On July 25th I will turn 37 and would like to celebrate with a run of that same distance.  That would mean running 10 kilometers further than I've ever run before which should serve the dual purpose of measuring my progress towards 50 miles and convincing me that I'm not yet over the hill (entirely).  I haven't decided on where to go about doing this and am very much open to suggestions.  If anyone would like to accompany me, I would consider it one whale of a birthday present.

A couple of months ago, I wrote of the Keystone Trails Association's Susquehanna Super Hike and Ultra Trail Run held in south central Pennsylvania's York and Lancaster Counties.

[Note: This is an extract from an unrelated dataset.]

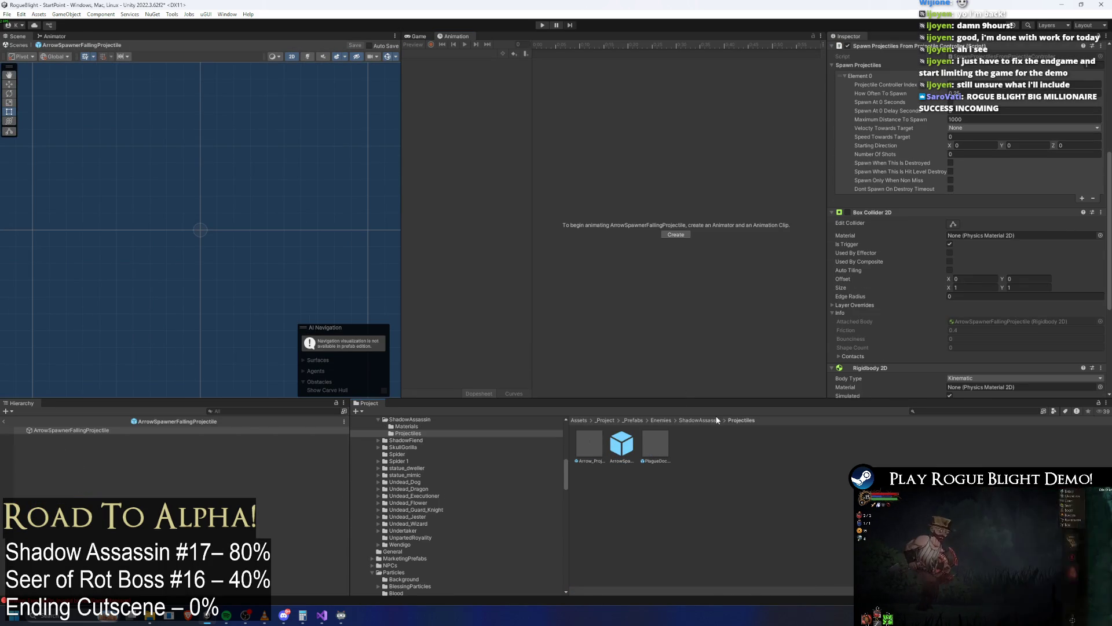
left_click(699, 420)
double_click(655, 444)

My employer, Backcountry Edge, served as the gold sponsor and I was thrilled to be able to serve at one of the aid stations, secure and deliver door prizes and giveaways and provide moral support to all of the runners and hikers.  It was a fantastic day, but it left me wanting to actually enter the 28.4 mile race.  On September 10, 2011, I intend to do just that.

Once I've crossed the line at the Super Hike, I hope to concentrate on simply staying fit and healthy enough to attempt 50 miles on the Seneca Creek Greenway Trail and doing so without any reservations or excuses.